- Born: January 2, 1847 Zolkiew, Kingdom of Galicia and Lodomeria
- Died: October 27, 1911 (aged 64) Vienna
- Known for: Clear lens extraction
- Scientific career
- Fields: ophthalmology

= Vincenz Fukala =

Polish ophthalmologist (1847–1911)

Vincenz Fukala (January 2, 1847 – October 27, 1911) was a Polish ophthalmologist and ophthalmology historian better known for early works on Clear lens extraction, the surgical removal of natural lens of the eye, as a treatment of high myopia. He also developed successful techniques for the treatment of ectropion.

==Biography==
Vincenz Fukala aka Wincenty Fukała was born into a Polish family in present-day Zhovkva in Ukraine on January 2, 1847.

Fukala died on October 27, 1911, at Vienna.

==Career==
Studying medicine in University of Vienna, Fukala specialized in ophthalmology under Austrian ophthalmologist Carl Ferdinand von Arlt. After working as an ophthalmologist in Plzeň and Karlovy Vary in Bohemia for five years from 1889, he returned to Vienna in 1895. Fukala traveled to Egypt in 1872 to study trachoma, and to the United States in 1891 and 1892 to study scrofulous eye disease.

==Contributions==
Fukala is better known for early works on Clear lens extraction, the surgical removal of natural lens of the eye, as a treatment of high myopia. His researches in clear lens extraction later led to the development of two cornea-based refractive surgeries, keratomileusis and epikeratophakia.

Other than clear lens extraction technique for myopia, Fucala developed highly successful techniques for the treatment of ectropion, an eyelid condition caused by blepharitis, trachoma, or shallow eye sockets following enucleation. In the treatment of glaucoma, he recommended that when one eye becomes blind due to glaucoma, to prevent glaucoma and save vision in other eye, iridectomy should be performed in the other eye also.

He was also an expert on ancient European texts and the history of Arabian ophthalmology.

===Fukala's operation===
Fucala advised clear lens extraction in young high myopic (−13 diopters or more) patients with poor vision and inability to work. He removed the lens, even at low power (−10 D), in children between five and ten years of age with progressive myopia who were prone to increasing levels of myopia.

After the surgery, which consisted of dissection of the clear lens and subsequent needle removal of the swollen lens material, most of his patients regained good vision. After successful reports of Fukala's surgical method, ophthalmologists from many European countries performed this operation to treat highly myopic patients.

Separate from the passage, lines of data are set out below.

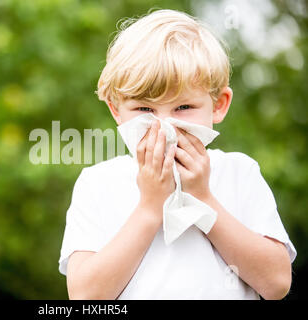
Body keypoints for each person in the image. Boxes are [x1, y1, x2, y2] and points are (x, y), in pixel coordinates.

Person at [58, 9, 296, 300]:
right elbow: (84, 297)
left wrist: (203, 199)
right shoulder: (97, 182)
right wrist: (149, 207)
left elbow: (276, 283)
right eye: (145, 110)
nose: (165, 126)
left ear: (218, 105)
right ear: (116, 110)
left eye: (183, 108)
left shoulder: (239, 173)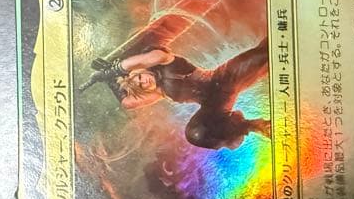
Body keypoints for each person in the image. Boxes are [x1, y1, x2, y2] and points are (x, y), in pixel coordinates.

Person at [85, 40, 271, 150]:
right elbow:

Although he had many success history, his surgical methods were opposed by his contemporaries, Franciscus Donders, Ernst Fuchs, von Graefe, etc. On April 3, 1887, when he performed his first clear lens surgery and then gave his first lecture on it, criticizing that, Fuchs said that it could even be dangerous under certain circumstances. At an ophthalmology meeting in Edinburgh in 1894, Donders even argued that his method would be a "punishable presumption" and that patients would lose their accommodation completely, however, Fukala noted these arguments were just theoretical.

In the early 20th century, practice of Fucala's method declined due to the fear of complications, but at the end of the century, clear lens excision was resumed in high myopes as the risk of complications decreased significantly. After the advancements in surgical techniques and invention of intraocular lens, unlike leaving the eye without lens as Fukula did earlier, usually a monofocal or multifocal intraocular lens is placed inside the eye after operations now.